= EXERCISE AIM =
In the article on blockchain in container shipping, which two companies announced a joint venture in January to develop a global trade digitization platform?

*** GIVEN TEXT ***

Container Shipping & Trade

Box industry: Enter blockchain

Wed 21 Feb 2018 by Rebecca Moore

Box industry: Enter blockchain
Maersk opens container shipping industry's doors to blockchain

After all the publicity surrounding blockchain, it could soon become a reality in the container shipping market

There has been plenty of talk about blockchain in the industry but until recently little sign that any fully-formed concrete solution has been applied.

Alphaliner said in its newsletter at the start of January that, while a number of blockchain initiatives involving container shipping have been launched since 2017, “the actual application of this new technology remains limited.” It added “while several potential blockchain applications have been identified, none of these products has been released so far.”

CST spoke to the vice president of marketing of the business software company Infor, Greg Kefer, who also highlighted that blockchain had not properly entered the container shipping market yet. He said that blockchain is something that Infor is focused on but pointed out the ‘hype’ surrounding it.

“Blockchain is very hyped, it is white-hot and everybody is talking about it,” he said. “We think it has great potential in the supply chain and are investing in it. We believe blockchain, delivered in conjunction with the GT Nexus Commerce Network, has immense potential as it continues to mature.” The GT Nexus Commerce Network is a cloud-based platform that provides visibility and process automation capabilities across the supply chain.

However, he singled out some drawbacks – while it is ‘exciting’ and ‘disruptive’, it is still ‘early days’.

Mr Kefer explained “We believe that blockchain is not a fad and it will be part of supply chain innovation in some form, the question is, what form? There are some interesting innovation opportunities in the areas of trade finance, traceability and visibility.”

Looking at the impact it might have on the container shipping industry, he said “What we will see over the next five or six years are new-use cases around how blockchain is fused into global logistics management. I don’t see companies dumping current technology and just moving to blockchain.

“Rather, if companies have already digitised their processes, they will be better positioned to take advantage of blockchain and bring it into their current technology. Supply chain information networks will continue to be a critical element of any blockchain strategy.”

The lack of application of blockchain could be about to change though, as in January this year Maersk and IBM announced a joint venture that will provide more efficient and secure methods for conducting global trade using blockchain technology. This could open the doors to the widespread use of blockchain in box shipping because the global trade digitisation platform that Maersk and IBM are developing is not being developed just for Maersk’s use but for the global container shipping industry.

“Blockchain is very hyped, it is white-hot and everybody is talking about it” Greg Kefer (Infor)

*** INFORMATION PROVIDED ***

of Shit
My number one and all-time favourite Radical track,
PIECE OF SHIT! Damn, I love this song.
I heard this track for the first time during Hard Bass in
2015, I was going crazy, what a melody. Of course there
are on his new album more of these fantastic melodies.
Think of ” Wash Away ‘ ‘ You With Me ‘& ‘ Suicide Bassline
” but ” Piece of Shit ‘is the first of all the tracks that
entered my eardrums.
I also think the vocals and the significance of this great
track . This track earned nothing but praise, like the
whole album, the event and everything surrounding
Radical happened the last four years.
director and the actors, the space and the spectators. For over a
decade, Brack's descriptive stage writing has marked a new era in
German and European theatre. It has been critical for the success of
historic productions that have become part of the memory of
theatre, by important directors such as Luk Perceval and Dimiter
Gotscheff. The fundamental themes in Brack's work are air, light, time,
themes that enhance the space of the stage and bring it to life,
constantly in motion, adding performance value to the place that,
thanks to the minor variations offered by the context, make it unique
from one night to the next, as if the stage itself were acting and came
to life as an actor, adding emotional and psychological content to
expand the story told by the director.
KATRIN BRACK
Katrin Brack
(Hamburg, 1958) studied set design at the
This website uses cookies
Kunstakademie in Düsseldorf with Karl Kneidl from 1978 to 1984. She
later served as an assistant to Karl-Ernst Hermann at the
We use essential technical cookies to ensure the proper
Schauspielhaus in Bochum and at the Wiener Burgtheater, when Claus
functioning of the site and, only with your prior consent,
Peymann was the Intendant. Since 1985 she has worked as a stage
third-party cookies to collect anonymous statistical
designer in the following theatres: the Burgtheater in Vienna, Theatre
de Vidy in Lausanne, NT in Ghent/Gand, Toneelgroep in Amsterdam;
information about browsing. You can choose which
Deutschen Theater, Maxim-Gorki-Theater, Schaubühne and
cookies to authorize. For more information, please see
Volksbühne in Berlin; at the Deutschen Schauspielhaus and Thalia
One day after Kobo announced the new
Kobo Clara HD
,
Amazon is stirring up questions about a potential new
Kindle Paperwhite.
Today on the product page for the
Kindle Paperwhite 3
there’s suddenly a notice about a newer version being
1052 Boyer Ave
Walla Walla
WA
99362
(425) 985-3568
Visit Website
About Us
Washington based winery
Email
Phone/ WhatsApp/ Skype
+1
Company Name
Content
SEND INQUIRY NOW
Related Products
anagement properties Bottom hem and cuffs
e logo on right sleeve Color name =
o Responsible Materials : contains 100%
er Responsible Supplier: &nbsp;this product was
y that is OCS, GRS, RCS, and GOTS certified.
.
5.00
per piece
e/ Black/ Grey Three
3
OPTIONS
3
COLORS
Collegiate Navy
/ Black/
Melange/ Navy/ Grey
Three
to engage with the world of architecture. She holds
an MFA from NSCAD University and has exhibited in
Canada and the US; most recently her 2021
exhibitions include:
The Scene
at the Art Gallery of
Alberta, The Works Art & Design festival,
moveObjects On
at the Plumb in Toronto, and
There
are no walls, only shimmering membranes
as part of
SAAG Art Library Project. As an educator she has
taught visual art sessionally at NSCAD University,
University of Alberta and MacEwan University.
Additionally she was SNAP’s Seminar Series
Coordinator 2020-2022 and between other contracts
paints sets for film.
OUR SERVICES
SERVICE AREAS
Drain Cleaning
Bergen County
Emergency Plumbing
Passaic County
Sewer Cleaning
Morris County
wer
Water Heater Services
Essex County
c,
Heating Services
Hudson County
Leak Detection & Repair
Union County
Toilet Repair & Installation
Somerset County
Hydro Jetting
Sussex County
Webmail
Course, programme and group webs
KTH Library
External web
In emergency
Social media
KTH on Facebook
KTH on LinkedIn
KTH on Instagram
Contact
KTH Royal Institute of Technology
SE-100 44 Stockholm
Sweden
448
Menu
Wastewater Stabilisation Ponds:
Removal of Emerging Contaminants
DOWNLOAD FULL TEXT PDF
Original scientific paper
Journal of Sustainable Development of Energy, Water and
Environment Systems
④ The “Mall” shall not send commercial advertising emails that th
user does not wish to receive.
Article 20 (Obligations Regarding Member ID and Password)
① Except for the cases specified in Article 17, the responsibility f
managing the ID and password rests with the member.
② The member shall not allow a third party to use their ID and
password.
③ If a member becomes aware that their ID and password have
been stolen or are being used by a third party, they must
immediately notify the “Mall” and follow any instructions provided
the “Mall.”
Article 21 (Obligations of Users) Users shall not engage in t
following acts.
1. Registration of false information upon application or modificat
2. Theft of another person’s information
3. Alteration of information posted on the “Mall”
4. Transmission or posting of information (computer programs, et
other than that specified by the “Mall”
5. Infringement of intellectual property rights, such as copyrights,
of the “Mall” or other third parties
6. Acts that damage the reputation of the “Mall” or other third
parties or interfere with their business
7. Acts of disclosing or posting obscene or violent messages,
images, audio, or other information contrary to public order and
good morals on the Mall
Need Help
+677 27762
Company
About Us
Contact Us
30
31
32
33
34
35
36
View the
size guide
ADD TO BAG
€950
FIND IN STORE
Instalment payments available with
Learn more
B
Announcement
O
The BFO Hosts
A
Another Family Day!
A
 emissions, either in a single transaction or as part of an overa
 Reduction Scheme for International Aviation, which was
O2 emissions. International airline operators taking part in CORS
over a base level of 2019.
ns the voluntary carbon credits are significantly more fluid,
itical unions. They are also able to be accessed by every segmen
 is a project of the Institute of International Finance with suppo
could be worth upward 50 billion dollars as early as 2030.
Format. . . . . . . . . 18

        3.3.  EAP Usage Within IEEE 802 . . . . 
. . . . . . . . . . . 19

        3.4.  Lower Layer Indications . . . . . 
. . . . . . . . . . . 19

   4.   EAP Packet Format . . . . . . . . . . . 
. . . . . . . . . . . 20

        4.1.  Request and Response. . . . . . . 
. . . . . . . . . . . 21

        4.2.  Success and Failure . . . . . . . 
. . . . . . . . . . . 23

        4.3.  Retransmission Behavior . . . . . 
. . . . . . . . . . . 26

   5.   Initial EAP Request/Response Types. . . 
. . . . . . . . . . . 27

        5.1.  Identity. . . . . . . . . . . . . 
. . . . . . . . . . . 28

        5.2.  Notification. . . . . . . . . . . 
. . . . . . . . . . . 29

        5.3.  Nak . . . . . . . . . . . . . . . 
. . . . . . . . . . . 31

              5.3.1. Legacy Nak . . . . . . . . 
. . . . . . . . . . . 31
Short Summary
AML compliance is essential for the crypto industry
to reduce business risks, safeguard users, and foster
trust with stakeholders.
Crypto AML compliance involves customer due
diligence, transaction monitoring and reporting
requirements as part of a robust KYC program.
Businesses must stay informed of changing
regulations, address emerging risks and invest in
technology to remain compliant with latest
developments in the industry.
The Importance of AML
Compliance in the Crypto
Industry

***

= REPLY TO THE TASK =
Maersk and IBM.